La nicotine, tueuse de neurones

Tabagisme

Tags : Tabagisme | 

Pourquoi a-t-on tant de difficultés à arrêter de fumer ? La nicotine, une molécule contenue dans le tabac, se fixe sur des récepteurs du cerveau. Cette fixation entraîne la libération d’un neuromédiateur du plaisir, la dopamine.

Cependant, quand la concentration en dopamine baisse, le fumeur ressent un vide, et le besoin de fumer une nouvelle cigarette. Le tabac cause des maladies cardio-vasculaires, des cancers et des insuffisances respiratoires. Jusqu’à présent, on pensait que le cerveau était épargné par la nicotine, ne bénéficiant que du plaisir lié à l’absorption de nicotine et d’une certaine stimulation des capacités intellectuelles. Pier-Vincenzo Piazza et Djoher Nora Abrous, de l’unité INSERM U239, ont observé une autre réalité : la nicotine affaiblit les connexions entre neurones, ralentit leur croissance et les détruit. Un des derniers bastions de la résistance nicotinique vient de tomber.

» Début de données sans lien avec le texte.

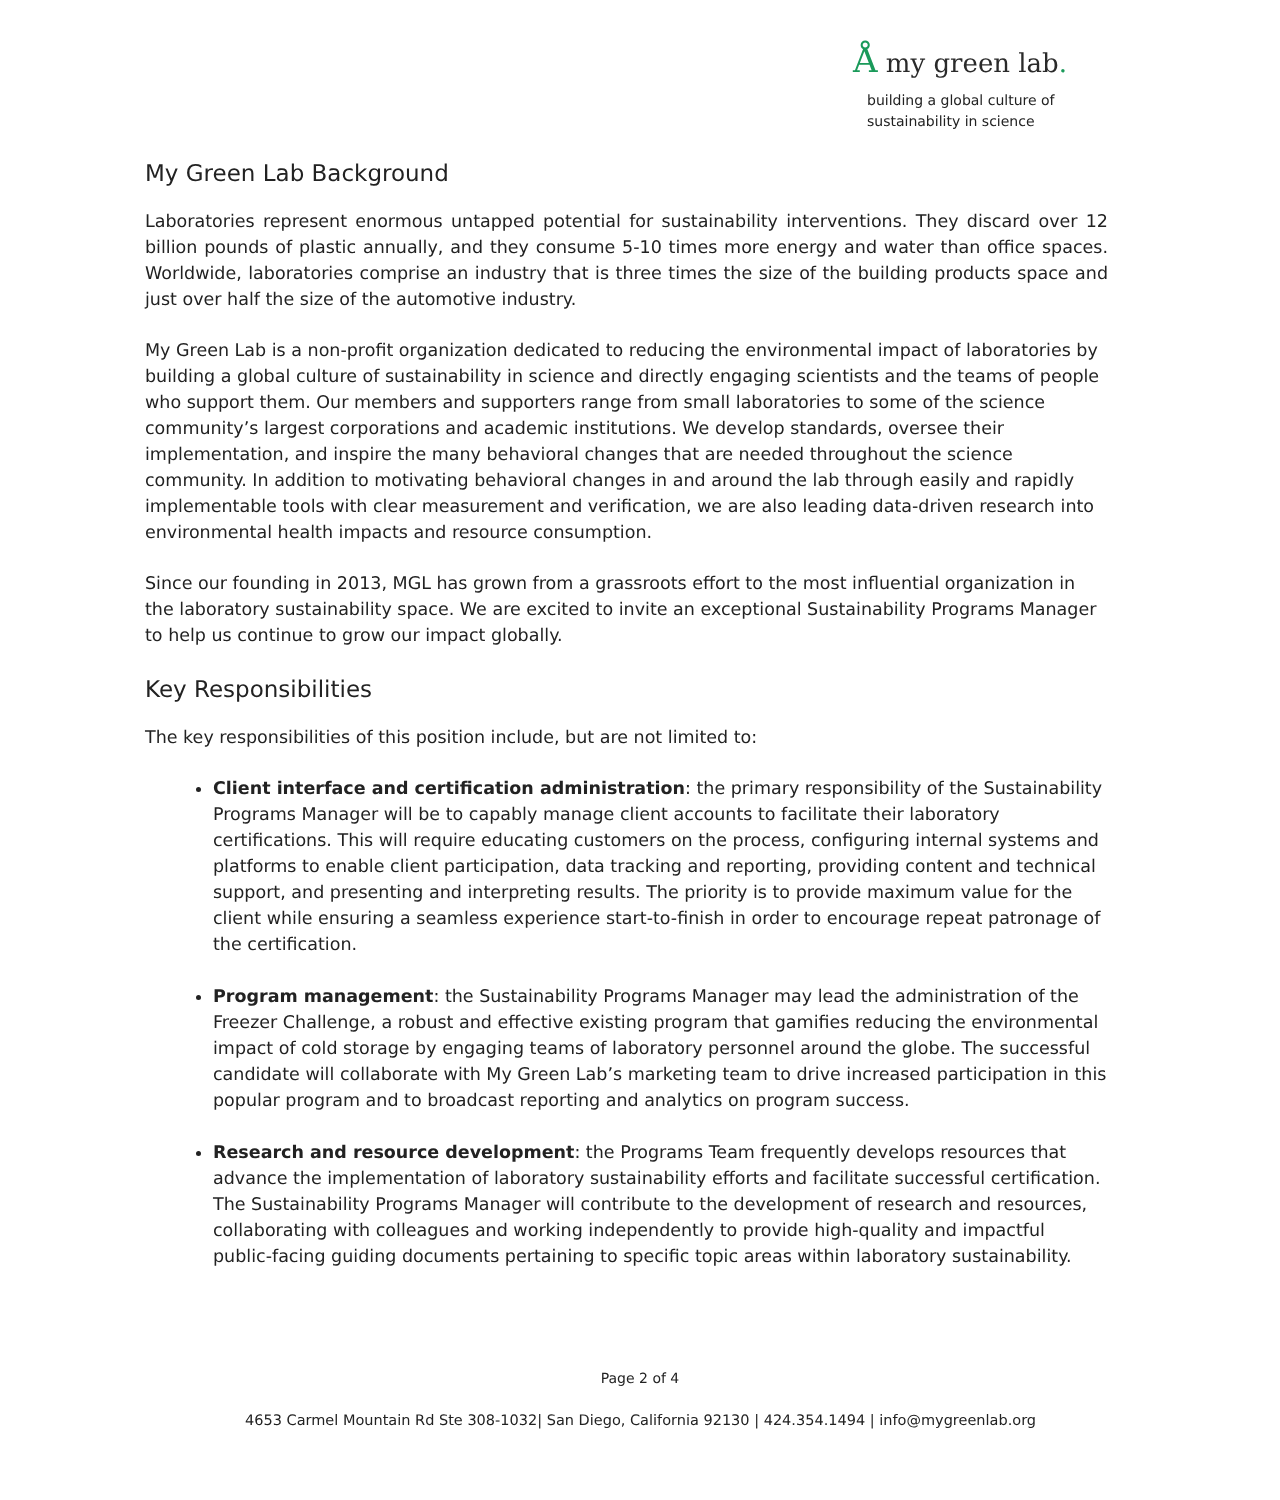Å my green lab.
building a global culture of
sustainability in science
My Green Lab Background
Laboratories represent enormous untapped potential for sustainability interventions. They discard over 12 billion pounds of plastic annually, and they consume 5-10 times more energy and water than office spaces. Worldwide, laboratories comprise an industry that is three times the size of the building products space and just over half the size of the automotive industry.
My Green Lab is a non-profit organization dedicated to reducing the environmental impact of laboratories by building a global culture of sustainability in science and directly engaging scientists and the teams of people who support them. Our members and supporters range from small laboratories to some of the science community’s largest corporations and academic institutions. We develop standards, oversee their implementation, and inspire the many behavioral changes that are needed throughout the science community. In addition to motivating behavioral changes in and around the lab through easily and rapidly implementable tools with clear measurement and verification, we are also leading data-driven research into environmental health impacts and resource consumption.
Since our founding in 2013, MGL has grown from a grassroots effort to the most influential organization in the laboratory sustainability space. We are excited to invite an exceptional Sustainability Programs Manager to help us continue to grow our impact globally.
Key Responsibilities
The key responsibilities of this position include, but are not limited to:
Client interface and certification administration: the primary responsibility of the Sustainability Programs Manager will be to capably manage client accounts to facilitate their laboratory certifications. This will require educating customers on the process, configuring internal systems and platforms to enable client participation, data tracking and reporting, providing content and technical support, and presenting and interpreting results. The priority is to provide maximum value for the client while ensuring a seamless experience start-to-finish in order to encourage repeat patronage of the certification.
Program management: the Sustainability Programs Manager may lead the administration of the Freezer Challenge, a robust and effective existing program that gamifies reducing the environmental impact of cold storage by engaging teams of laboratory personnel around the globe. The successful candidate will collaborate with My Green Lab’s marketing team to drive increased participation in this popular program and to broadcast reporting and analytics on program success.
Research and resource development: the Programs Team frequently develops resources that advance the implementation of laboratory sustainability efforts and facilitate successful certification. The Sustainability Programs Manager will contribute to the development of research and resources, collaborating with colleagues and working independently to provide high-quality and impactful public-facing guiding documents pertaining to specific topic areas within laboratory sustainability.
Page 2 of 4
4653 Carmel Mountain Rd Ste 308-1032| San Diego, California 92130 | 424.354.1494 | info@mygreenlab.org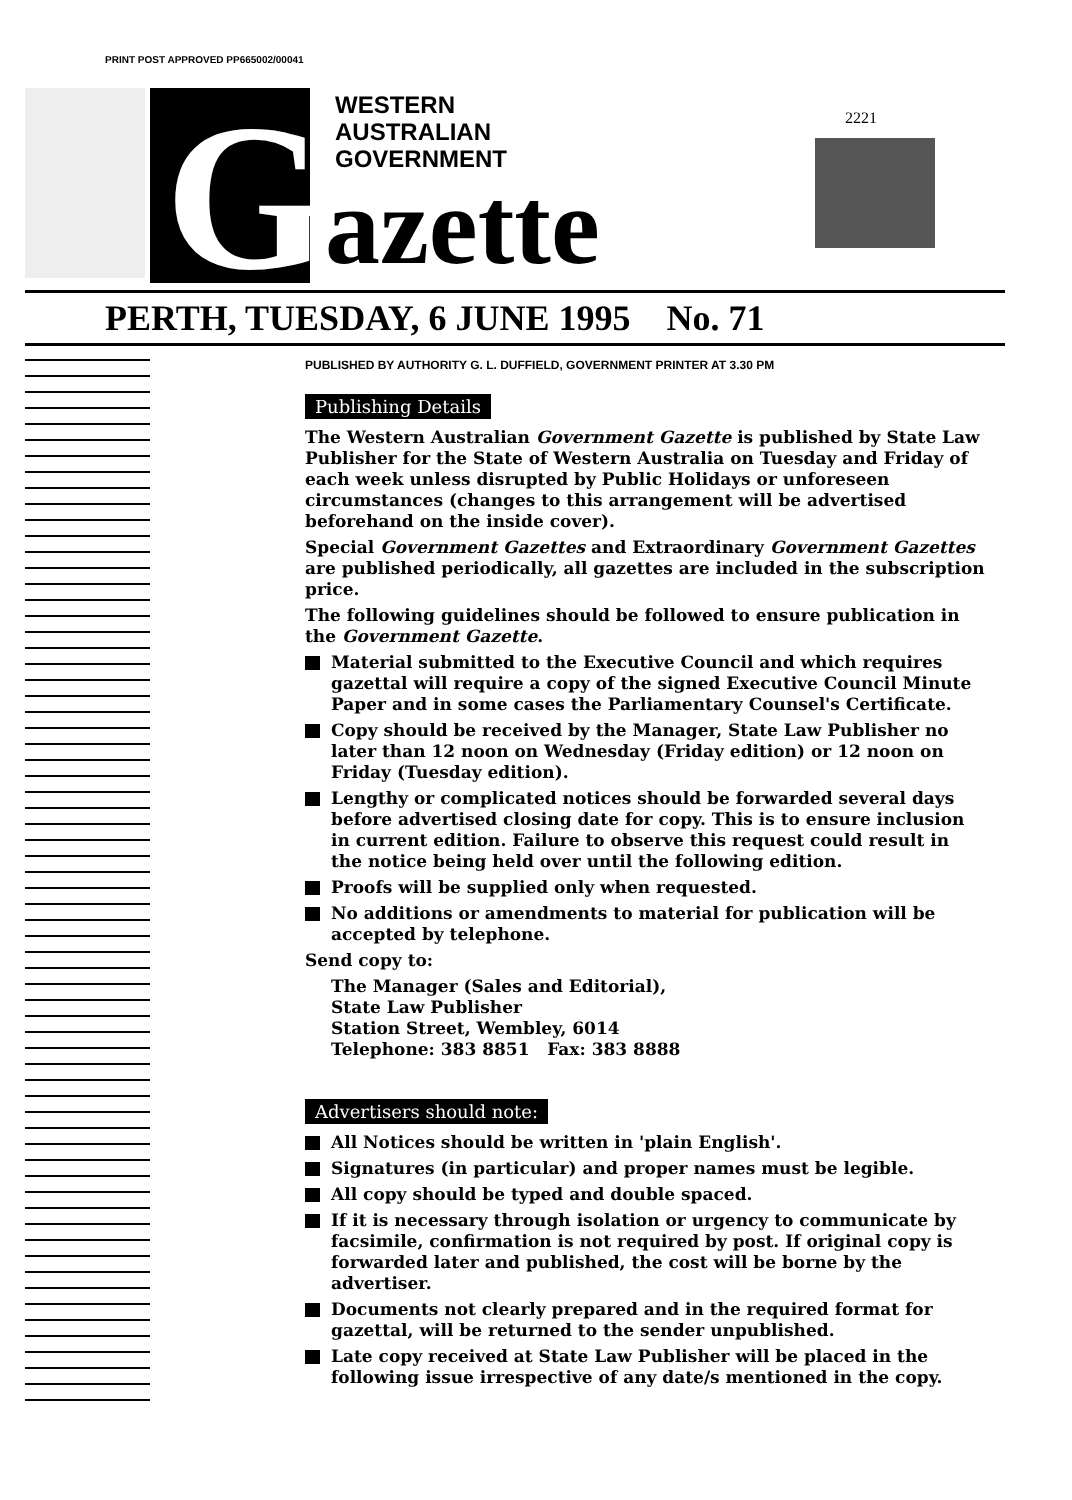PRINT POST APPROVED PP665002/00041
G
azette
WESTERN
AUSTRALIAN
GOVERNMENT
2221
PERTH, TUESDAY, 6 JUNE 1995 No. 71
PUBLISHED BY AUTHORITY G. L. DUFFIELD, GOVERNMENT PRINTER AT 3.30 PM
Publishing Details
The Western Australian Government Gazette is published by State Law Publisher for the State of Western Australia on Tuesday and Friday of each week unless disrupted by Public Holidays or unforeseen circumstances (changes to this arrangement will be advertised beforehand on the inside cover).
Special Government Gazettes and Extraordinary Government Gazettes are published periodically, all gazettes are included in the subscription price.
The following guidelines should be followed to ensure publication in the Government Gazette.
Material submitted to the Executive Council and which requires gazettal will require a copy of the signed Executive Council Minute Paper and in some cases the Parliamentary Counsel's Certificate.
Copy should be received by the Manager, State Law Publisher no later than 12 noon on Wednesday (Friday edition) or 12 noon on Friday (Tuesday edition).
Lengthy or complicated notices should be forwarded several days before advertised closing date for copy. This is to ensure inclusion in current edition. Failure to observe this request could result in the notice being held over until the following edition.
Proofs will be supplied only when requested.
No additions or amendments to material for publication will be accepted by telephone.
Send copy to:
The Manager (Sales and Editorial),
State Law Publisher
Station Street, Wembley, 6014
Telephone: 383 8851 Fax: 383 8888
Advertisers should note:
All Notices should be written in 'plain English'.
Signatures (in particular) and proper names must be legible.
All copy should be typed and double spaced.
If it is necessary through isolation or urgency to communicate by facsimile, confirmation is not required by post. If original copy is forwarded later and published, the cost will be borne by the advertiser.
Documents not clearly prepared and in the required format for gazettal, will be returned to the sender unpublished.
Late copy received at State Law Publisher will be placed in the following issue irrespective of any date/s mentioned in the copy.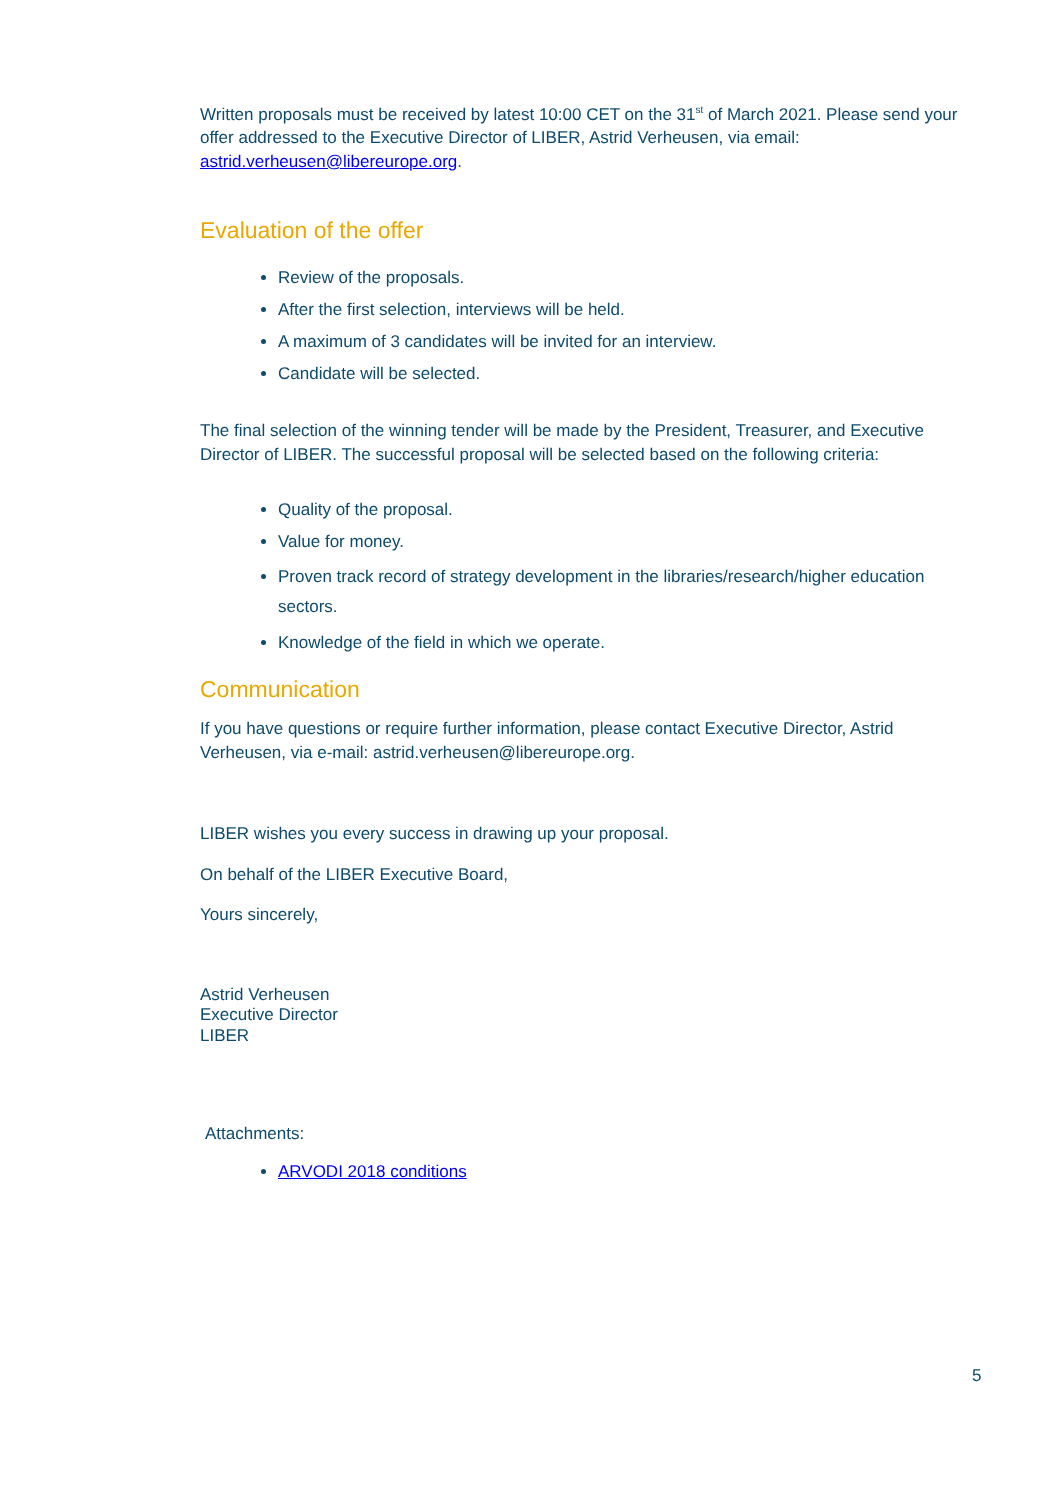Written proposals must be received by latest 10:00 CET on the 31<sup>st</sup> of March 2021. Please send your offer addressed to the Executive Director of LIBER, Astrid Verheusen, via email: astrid.verheusen@libereurope.org.
Evaluation of the offer
Review of the proposals.
After the first selection, interviews will be held.
A maximum of 3 candidates will be invited for an interview.
Candidate will be selected.
The final selection of the winning tender will be made by the President, Treasurer, and Executive Director of LIBER. The successful proposal will be selected based on the following criteria:
Quality of the proposal.
Value for money.
Proven track record of strategy development in the libraries/research/higher education sectors.
Knowledge of the field in which we operate.
Communication
If you have questions or require further information, please contact Executive Director, Astrid Verheusen, via e-mail: astrid.verheusen@libereurope.org.
LIBER wishes you every success in drawing up your proposal.
On behalf of the LIBER Executive Board,
Yours sincerely,
Astrid Verheusen
Executive Director
LIBER
Attachments:
ARVODI 2018 conditions
5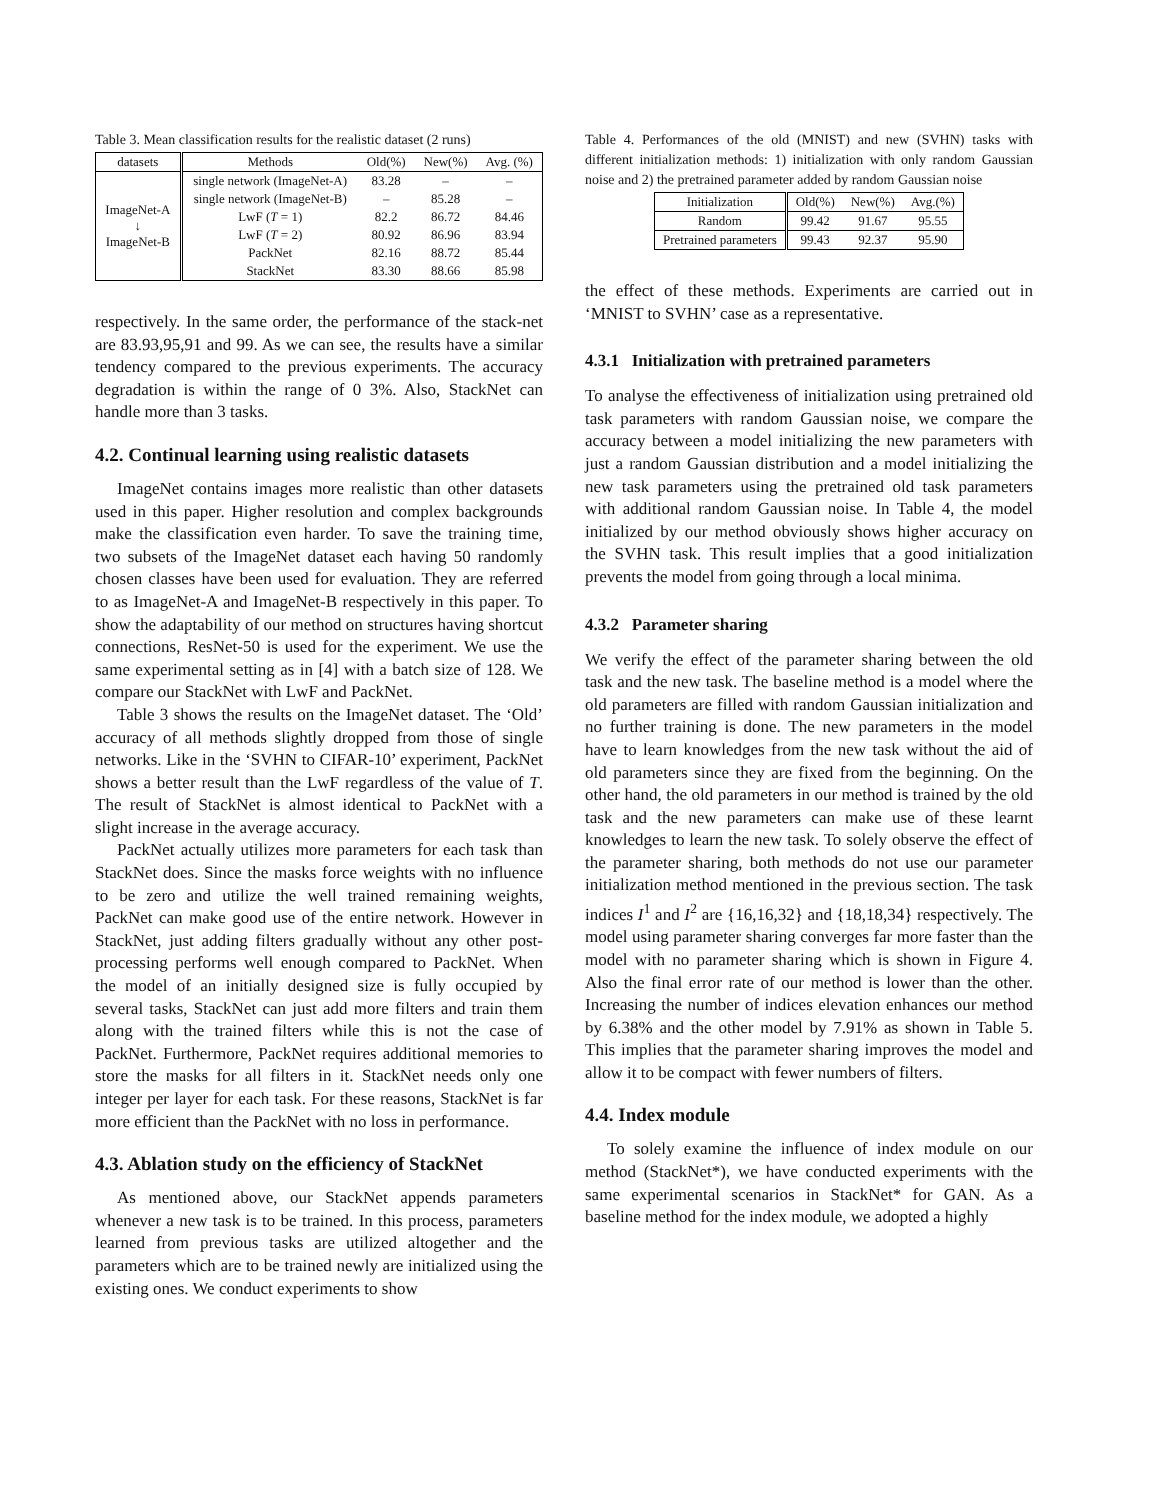Table 3. Mean classification results for the realistic dataset (2 runs)
| datasets | Methods | Old(%) | New(%) | Avg. (%) |
| --- | --- | --- | --- | --- |
| ImageNet-A ↓ ImageNet-B | single network (ImageNet-A) | 83.28 | – | – |
| | single network (ImageNet-B) | – | 85.28 | – |
| | LwF ( T = 1) | 82.2 | 86.72 | 84.46 |
| | LwF ( T = 2) | 80.92 | 86.96 | 83.94 |
| | PackNet | 82.16 | 88.72 | 85.44 |
| | StackNet | 83.30 | 88.66 | 85.98 |
respectively. In the same order, the performance of the stack-net are 83.93,95,91 and 99. As we can see, the results have a similar tendency compared to the previous experiments. The accuracy degradation is within the range of 0 3%. Also, StackNet can handle more than 3 tasks.
4.2. Continual learning using realistic datasets
ImageNet contains images more realistic than other datasets used in this paper. Higher resolution and complex backgrounds make the classification even harder. To save the training time, two subsets of the ImageNet dataset each having 50 randomly chosen classes have been used for evaluation. They are referred to as ImageNet-A and ImageNet-B respectively in this paper. To show the adaptability of our method on structures having shortcut connections, ResNet-50 is used for the experiment. We use the same experimental setting as in [4] with a batch size of 128. We compare our StackNet with LwF and PackNet.
Table 3 shows the results on the ImageNet dataset. The ‘Old’ accuracy of all methods slightly dropped from those of single networks. Like in the ‘SVHN to CIFAR-10’ experiment, PackNet shows a better result than the LwF regardless of the value of T. The result of StackNet is almost identical to PackNet with a slight increase in the average accuracy.
PackNet actually utilizes more parameters for each task than StackNet does. Since the masks force weights with no influence to be zero and utilize the well trained remaining weights, PackNet can make good use of the entire network. However in StackNet, just adding filters gradually without any other post-processing performs well enough compared to PackNet. When the model of an initially designed size is fully occupied by several tasks, StackNet can just add more filters and train them along with the trained filters while this is not the case of PackNet. Furthermore, PackNet requires additional memories to store the masks for all filters in it. StackNet needs only one integer per layer for each task. For these reasons, StackNet is far more efficient than the PackNet with no loss in performance.
4.3. Ablation study on the efficiency of StackNet
As mentioned above, our StackNet appends parameters whenever a new task is to be trained. In this process, parameters learned from previous tasks are utilized altogether and the parameters which are to be trained newly are initialized using the existing ones. We conduct experiments to show
Table 4. Performances of the old (MNIST) and new (SVHN) tasks with different initialization methods: 1) initialization with only random Gaussian noise and 2) the pretrained parameter added by random Gaussian noise
| Initialization | Old(%) | New(%) | Avg.(%) |
| --- | --- | --- | --- |
| Random | 99.42 | 91.67 | 95.55 |
| Pretrained parameters | 99.43 | 92.37 | 95.90 |
the effect of these methods. Experiments are carried out in ‘MNIST to SVHN’ case as a representative.
4.3.1 Initialization with pretrained parameters
To analyse the effectiveness of initialization using pretrained old task parameters with random Gaussian noise, we compare the accuracy between a model initializing the new parameters with just a random Gaussian distribution and a model initializing the new task parameters using the pretrained old task parameters with additional random Gaussian noise. In Table 4, the model initialized by our method obviously shows higher accuracy on the SVHN task. This result implies that a good initialization prevents the model from going through a local minima.
4.3.2 Parameter sharing
We verify the effect of the parameter sharing between the old task and the new task. The baseline method is a model where the old parameters are filled with random Gaussian initialization and no further training is done. The new parameters in the model have to learn knowledges from the new task without the aid of old parameters since they are fixed from the beginning. On the other hand, the old parameters in our method is trained by the old task and the new parameters can make use of these learnt knowledges to learn the new task. To solely observe the effect of the parameter sharing, both methods do not use our parameter initialization method mentioned in the previous section. The task indices I<sup>1</sup> and I<sup>2</sup> are {16,16,32} and {18,18,34} respectively. The model using parameter sharing converges far more faster than the model with no parameter sharing which is shown in Figure 4. Also the final error rate of our method is lower than the other. Increasing the number of indices elevation enhances our method by 6.38% and the other model by 7.91% as shown in Table 5. This implies that the parameter sharing improves the model and allow it to be compact with fewer numbers of filters.
4.4. Index module
To solely examine the influence of index module on our method (StackNet*), we have conducted experiments with the same experimental scenarios in StackNet* for GAN. As a baseline method for the index module, we adopted a highly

P.-V. Piazza et ses collègues ont d’abord habitué des rats à s’auto-administrer de la nicotine. Les rongeurs portent sur le dos un cathéter connecté à une pompe qui leur injecte de la nicotine lorsqu’ils introduisent le museau dans un trou particulier. Ils ont le choix entre deux orifices : le premier n’a aucune conséquence, le second commande l’injection de nicotine. Au début de leur « apprentissage », les rats introduisent leur museau indifféremment dans l’un ou l’autre des trous. Puis, à mesure que la dépendance s’installe, ils s’intéressent de plus en plus souvent au trou qui déclenche l’injection de nicotine. Une fois ce comportement d’auto-administration ancré, on prélève leur cerveau.

Les cellules nerveuses ont été examinées dans une région qui joue un rôle décisif dans certains processus cognitifs. Dans ce gyrus denté, des neurones croissent en permanence, répondant aux besoins de mémorisation de l’animal. Chez les rats ayant subi l’exposition prolongée à la nicotine, cette structure cérébrale subit des changements notables. Les molécules assurant l’adhérence entre les extrémités neuronales sont produites en moindre quantité. Les connexions deviennent lâches, les neurones se transmettent moins bien les informations. Par ailleurs, le rythme de production des neurones est ralenti : alors qu’il se forme dix neurones chez le rat normal, il ne s’en forme que cinq chez le rat habitué à consommer de la nicotine. Enfin, une proportion non négligeable de neurones meurt dans le cerveau des rats exposés à la nicotine.

Ainsi, la nicotine affaiblit les propriétés de régénération du cerveau. Cette constatation semble en contradiction avec le vécu des fumeurs, qui, quand ils ont besoin de se concentrer, fument une cigarette. En fait, la nicotine redonnerait de la « force » aux neurones survivants, de sorte que le sujet retrouverait son seuil de performance normal..

C’est vraisemblablement pourquoi les fumeurs éprouveraient ce besoin impérieux de fumer : sans nicotine, ils se sentent handicapés devant les situations de stress ou d’effort intellectuel intense.